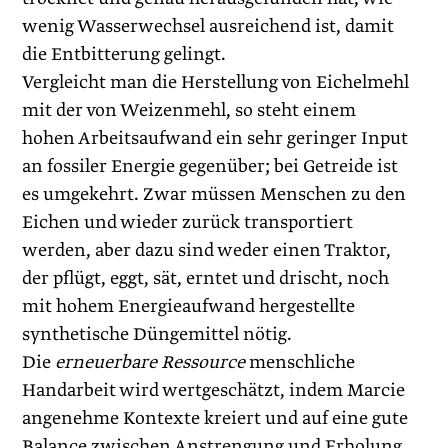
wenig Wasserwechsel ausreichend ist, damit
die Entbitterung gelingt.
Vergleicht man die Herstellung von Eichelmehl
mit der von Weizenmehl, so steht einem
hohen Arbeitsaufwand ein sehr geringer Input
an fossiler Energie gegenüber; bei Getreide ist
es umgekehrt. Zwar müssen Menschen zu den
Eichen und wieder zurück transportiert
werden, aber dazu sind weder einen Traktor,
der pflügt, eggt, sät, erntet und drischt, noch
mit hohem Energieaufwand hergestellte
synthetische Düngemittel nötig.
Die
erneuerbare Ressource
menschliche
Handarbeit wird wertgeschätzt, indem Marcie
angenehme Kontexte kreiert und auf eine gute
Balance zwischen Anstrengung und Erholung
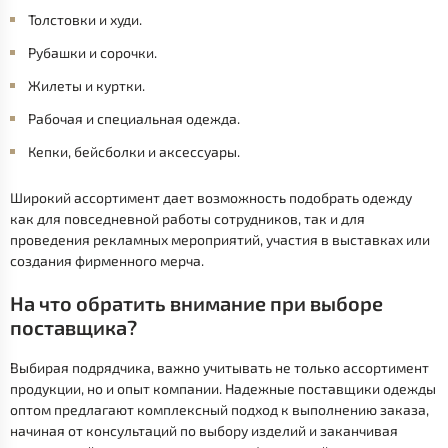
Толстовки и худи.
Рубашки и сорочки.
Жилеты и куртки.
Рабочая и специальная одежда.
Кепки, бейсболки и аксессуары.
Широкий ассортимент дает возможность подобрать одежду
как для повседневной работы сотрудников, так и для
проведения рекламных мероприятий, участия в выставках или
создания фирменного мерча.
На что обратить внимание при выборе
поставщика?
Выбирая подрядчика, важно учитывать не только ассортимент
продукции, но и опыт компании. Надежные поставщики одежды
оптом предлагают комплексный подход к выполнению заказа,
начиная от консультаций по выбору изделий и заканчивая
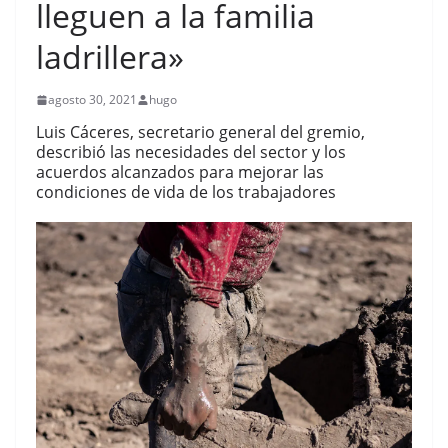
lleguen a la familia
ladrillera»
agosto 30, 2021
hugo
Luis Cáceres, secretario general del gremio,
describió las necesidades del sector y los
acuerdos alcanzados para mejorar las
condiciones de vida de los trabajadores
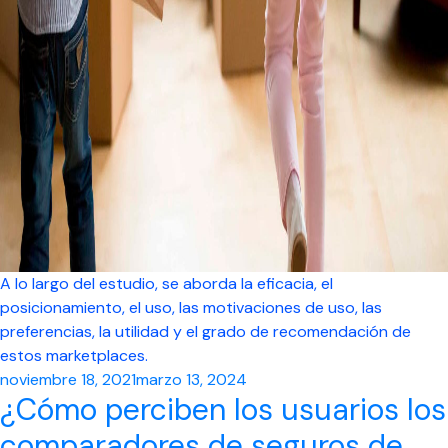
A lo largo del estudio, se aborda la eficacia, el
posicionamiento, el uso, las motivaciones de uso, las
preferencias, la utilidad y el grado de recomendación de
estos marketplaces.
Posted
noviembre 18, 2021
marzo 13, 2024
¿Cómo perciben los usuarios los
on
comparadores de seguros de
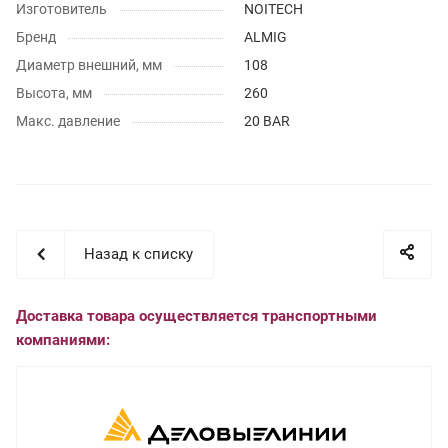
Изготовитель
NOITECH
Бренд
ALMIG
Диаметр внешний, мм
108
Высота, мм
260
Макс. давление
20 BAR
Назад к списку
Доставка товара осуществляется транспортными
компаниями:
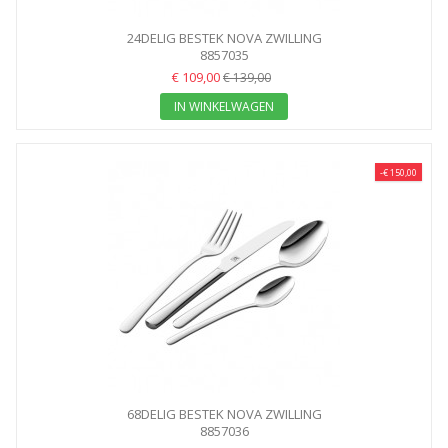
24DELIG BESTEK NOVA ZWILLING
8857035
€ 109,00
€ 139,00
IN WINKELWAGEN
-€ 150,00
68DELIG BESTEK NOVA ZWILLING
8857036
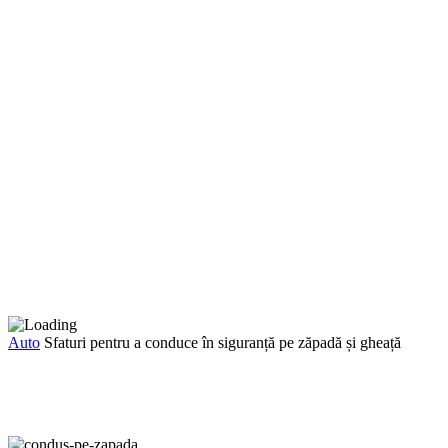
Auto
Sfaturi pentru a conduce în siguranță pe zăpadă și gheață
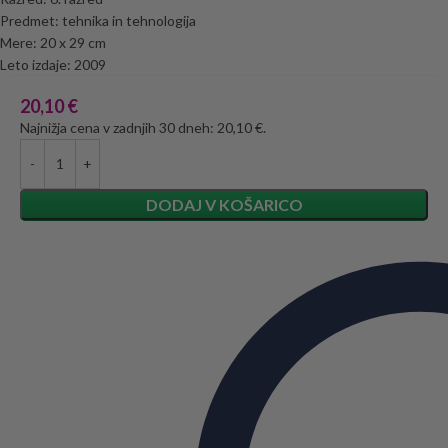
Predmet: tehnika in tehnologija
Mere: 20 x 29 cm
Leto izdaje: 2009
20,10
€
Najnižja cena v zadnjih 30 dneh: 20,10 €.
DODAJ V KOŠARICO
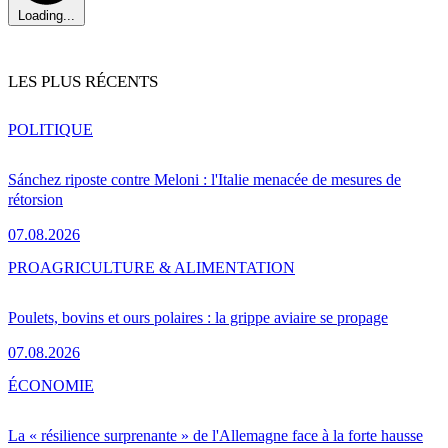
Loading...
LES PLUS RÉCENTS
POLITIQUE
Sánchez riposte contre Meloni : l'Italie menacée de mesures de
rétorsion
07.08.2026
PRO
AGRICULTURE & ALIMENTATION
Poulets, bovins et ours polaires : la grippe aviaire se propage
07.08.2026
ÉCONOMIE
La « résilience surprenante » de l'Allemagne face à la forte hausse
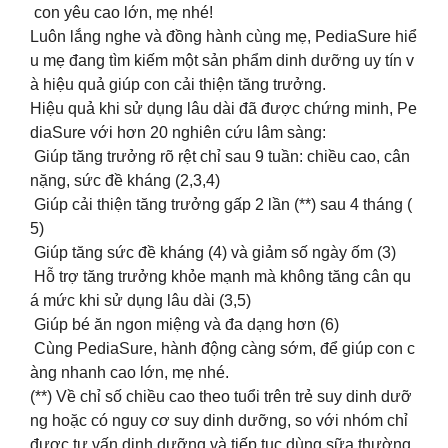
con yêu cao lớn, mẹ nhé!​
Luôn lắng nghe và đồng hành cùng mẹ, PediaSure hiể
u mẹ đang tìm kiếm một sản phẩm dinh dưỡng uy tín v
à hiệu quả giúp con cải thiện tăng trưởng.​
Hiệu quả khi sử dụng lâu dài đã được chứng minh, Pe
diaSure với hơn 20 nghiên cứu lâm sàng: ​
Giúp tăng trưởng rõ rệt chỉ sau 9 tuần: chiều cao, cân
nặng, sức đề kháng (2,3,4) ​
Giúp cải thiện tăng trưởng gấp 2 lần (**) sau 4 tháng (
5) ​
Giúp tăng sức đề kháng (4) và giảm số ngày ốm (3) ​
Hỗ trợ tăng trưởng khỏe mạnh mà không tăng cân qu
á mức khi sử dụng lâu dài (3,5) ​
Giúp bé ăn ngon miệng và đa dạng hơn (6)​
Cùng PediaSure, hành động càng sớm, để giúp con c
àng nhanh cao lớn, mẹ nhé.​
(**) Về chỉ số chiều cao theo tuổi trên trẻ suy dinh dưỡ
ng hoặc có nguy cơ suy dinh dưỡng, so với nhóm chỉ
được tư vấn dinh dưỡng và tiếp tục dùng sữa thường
※
◆ Task requirements:
Please print the lines above word for word, starting at the one with "posicionamiento, el uso, las" and ending at the one with "con yêu cao lớn, mẹ nhé!​", both included, and without any picture.

◆ Answer:
posicionamiento, el uso, las motivaciones de uso, las
preferencias, la utilidad y el grado de recomendación de
estos marketplaces.
Posted
noviembre 18, 2021
marzo 13, 2024
¿Cómo perciben los usuarios los
on
comparadores de seguros de
Изготовитель
NOITECH
Бренд
ALMIG
Диаметр внешний, мм
108
Высота, мм
260
Макс. давление
20 BAR
Назад к списку
Доставка товара осуществляется транспортными
компаниями:
24DELIG BESTEK NOVA ZWILLING
8857035
€ 109,00
€ 139,00
IN WINKELWAGEN
-€ 150,00
68DELIG BESTEK NOVA ZWILLING
8857036
Auto
Sfaturi pentru a conduce în siguranță pe zăpadă și gheață
Predmet: tehnika in tehnologija
Mere: 20 x 29 cm
Leto izdaje: 2009
20,10
€
Najnižja cena v zadnjih 30 dneh: 20,10 €.
DODAJ V KOŠARICO
Loading...
LES PLUS RÉCENTS
POLITIQUE
Sánchez riposte contre Meloni : l'Italie menacée de mesures de
rétorsion
07.08.2026
PRO
AGRICULTURE & ALIMENTATION
Poulets, bovins et ours polaires : la grippe aviaire se propage
07.08.2026
ÉCONOMIE
La « résilience surprenante » de l'Allemagne face à la forte hausse
con yêu cao lớn, mẹ nhé!​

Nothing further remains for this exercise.